## [Task item]
Reproduce word for word everything in the investing lessons passage below from "3 Most Important" down to "negative quarter power.".

## [Selected passage]

**********

3 Most Important Investing Lessons:
- As the size of the animal grows, its heart rate slows down. Kleiber, the biologist, discovered that metabolic rate of an animal scales to ¾ power of its mass. This scaling phenomenon resulted in “negative quarter-power scaling”, i.e. metabolism scales to mass to the negative quarter power.
The math is simple: you take square root of 1,000 which is approximately 31, and take the square root of 31, which is again approximately 5.5. This means that a cow, which is roughly 1,000 times heavier than a woodchuck, will on average, live 5.5 times longer, and have a heartbeat that is 5.5 times slower than the woodchuck’s.
Same is with investment corpus. As the size of your investment corpus increases, the rate of return usually starts to decline. This has been often cited by Warren Buffett, wherein he has clearly indicated that Berkshire Hathaway’s investment returns will not be the same as what it used to be historically. Investing billions of dollars enabling to generate consistent high returns on a go-forward basis would not be easy. This also helps to temper down the expectations of investors.
Have not really seen some of the largest fund managers stating this openly, obviously their bonuses are tied to the largeness of the AUMs being managed by them!! What a dichotomy!!
- While Charles Darwin was amazed at the millions of organisms which thronged the reef on his voyage – this is where the idea of Origin of Species originated. This also brings to light the strange paradox – on one hand, there was a reef just couple of miles from the mainland, which was teeming with millions of organisms; the mainland however, had few animals to boast of.
This is where Pareto’s principles of 20:80 or 10:90 (deeper concentration) also come in handy. While Introspecting one’s portfolio, you will often observe that most returns come from just a few stocks. This is what makes all the difference!!
More than 70% of the wealth of Rakesh Jhunjhunwala’s portfolio was because of Titan and Crisil.
- For an animal, a natural habitat provides it with environmental conditions to find and gather food, select a mate, and successfully reproduce. Similarly, for plants, a good habitat must provide them with optimal combination of light, air, water, and soil.
Just as natural habitat is important for the survival and development of plants and animals, similarly, good industry economics are important for the survival and the growth of companies.
If an industry is characterized by continuous low profit margins, high fixed costs, high intensity of competition and high bargaining power of buyers, the companies operating out of the industry will continue to remain paralyzed and running the treadmill, often, not being able to catch up – Think of industries like steel, auto ancillary, hospitality!!
Disclaimer: Please note that these are my personal views. While I am NOT a registered Research Analyst as per SEBI (Research Analyst) Regulations, 2014, all investors are advised to conduct their own independent research into individual stocks or industries before making any decision. In addition, investors are advised that past stock performance is not indicative of future price action.

**********

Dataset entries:
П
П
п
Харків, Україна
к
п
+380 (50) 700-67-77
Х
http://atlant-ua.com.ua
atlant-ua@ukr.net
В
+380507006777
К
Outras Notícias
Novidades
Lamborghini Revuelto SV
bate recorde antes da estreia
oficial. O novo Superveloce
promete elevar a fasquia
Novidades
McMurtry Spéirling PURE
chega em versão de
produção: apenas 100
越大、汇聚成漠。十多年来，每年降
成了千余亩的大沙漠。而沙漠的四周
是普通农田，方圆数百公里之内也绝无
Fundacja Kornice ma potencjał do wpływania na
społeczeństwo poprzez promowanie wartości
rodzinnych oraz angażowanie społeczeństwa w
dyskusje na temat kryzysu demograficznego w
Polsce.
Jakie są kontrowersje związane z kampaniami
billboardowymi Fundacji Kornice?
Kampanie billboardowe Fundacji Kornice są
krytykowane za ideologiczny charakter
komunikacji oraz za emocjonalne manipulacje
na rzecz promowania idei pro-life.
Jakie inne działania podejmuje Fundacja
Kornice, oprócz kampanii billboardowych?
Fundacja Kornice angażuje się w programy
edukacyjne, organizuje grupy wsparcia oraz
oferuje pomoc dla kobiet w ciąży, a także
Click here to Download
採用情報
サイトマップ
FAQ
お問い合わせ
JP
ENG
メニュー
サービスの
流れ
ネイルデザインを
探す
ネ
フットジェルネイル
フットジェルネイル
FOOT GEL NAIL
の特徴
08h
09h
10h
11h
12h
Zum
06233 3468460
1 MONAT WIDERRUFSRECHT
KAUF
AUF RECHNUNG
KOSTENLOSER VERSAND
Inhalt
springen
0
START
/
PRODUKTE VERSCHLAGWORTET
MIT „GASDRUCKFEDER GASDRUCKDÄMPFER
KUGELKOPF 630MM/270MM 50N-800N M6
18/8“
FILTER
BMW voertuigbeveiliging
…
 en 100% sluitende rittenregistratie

**********

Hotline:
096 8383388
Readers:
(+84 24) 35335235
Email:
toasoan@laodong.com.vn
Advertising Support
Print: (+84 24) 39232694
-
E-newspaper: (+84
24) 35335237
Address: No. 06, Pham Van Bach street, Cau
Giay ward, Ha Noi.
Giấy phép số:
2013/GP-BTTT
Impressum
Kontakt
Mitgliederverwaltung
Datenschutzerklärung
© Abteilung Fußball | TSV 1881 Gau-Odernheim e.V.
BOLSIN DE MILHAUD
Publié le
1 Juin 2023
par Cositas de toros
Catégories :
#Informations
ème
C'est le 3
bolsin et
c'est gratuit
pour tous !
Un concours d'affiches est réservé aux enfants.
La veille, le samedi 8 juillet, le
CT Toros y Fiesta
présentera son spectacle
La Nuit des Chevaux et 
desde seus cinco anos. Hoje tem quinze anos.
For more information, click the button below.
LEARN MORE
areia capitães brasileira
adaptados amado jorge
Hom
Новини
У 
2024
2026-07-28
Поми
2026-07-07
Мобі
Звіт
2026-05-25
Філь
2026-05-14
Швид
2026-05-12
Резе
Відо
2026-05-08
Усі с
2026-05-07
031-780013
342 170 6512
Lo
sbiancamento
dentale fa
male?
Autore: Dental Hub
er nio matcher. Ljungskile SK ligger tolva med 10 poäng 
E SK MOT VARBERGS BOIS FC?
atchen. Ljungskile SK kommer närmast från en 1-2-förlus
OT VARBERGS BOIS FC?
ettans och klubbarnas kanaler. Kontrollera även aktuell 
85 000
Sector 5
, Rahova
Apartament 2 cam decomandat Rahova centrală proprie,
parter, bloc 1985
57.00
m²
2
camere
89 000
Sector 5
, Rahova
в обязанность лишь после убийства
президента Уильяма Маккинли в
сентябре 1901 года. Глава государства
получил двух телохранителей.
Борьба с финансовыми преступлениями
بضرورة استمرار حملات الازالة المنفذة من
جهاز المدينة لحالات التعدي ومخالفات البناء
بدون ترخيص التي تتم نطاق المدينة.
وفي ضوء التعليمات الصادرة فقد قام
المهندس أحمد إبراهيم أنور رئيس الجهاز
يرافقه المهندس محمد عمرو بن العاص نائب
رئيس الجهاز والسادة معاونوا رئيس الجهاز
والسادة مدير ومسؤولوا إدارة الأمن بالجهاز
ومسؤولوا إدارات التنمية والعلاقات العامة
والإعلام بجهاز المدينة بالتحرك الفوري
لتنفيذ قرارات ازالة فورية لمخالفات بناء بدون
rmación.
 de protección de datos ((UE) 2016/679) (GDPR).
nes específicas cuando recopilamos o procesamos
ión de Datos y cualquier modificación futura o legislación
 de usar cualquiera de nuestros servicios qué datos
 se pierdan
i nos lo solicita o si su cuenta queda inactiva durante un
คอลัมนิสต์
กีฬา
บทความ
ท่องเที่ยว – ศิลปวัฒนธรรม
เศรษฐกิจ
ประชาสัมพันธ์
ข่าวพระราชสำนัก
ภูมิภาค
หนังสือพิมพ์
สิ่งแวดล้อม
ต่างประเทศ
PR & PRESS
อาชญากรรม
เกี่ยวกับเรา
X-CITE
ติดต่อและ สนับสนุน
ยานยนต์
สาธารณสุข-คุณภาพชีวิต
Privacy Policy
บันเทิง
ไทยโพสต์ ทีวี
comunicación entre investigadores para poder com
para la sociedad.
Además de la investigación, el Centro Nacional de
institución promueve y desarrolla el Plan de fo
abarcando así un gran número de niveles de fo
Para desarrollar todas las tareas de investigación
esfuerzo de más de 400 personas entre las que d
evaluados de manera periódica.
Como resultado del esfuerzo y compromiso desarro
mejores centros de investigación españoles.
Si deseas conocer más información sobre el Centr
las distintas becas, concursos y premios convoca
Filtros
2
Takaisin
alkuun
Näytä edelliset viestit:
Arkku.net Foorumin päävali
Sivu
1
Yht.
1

**********

## [Result of this exercise]
3 Most Important Investing Lessons:
- As the size of the animal grows, its heart rate slows down. Kleiber, the biologist, discovered that metabolic rate of an animal scales to ¾ power of its mass. This scaling phenomenon resulted in “negative quarter-power scaling”, i.e. metabolism scales to mass to the negative quarter power.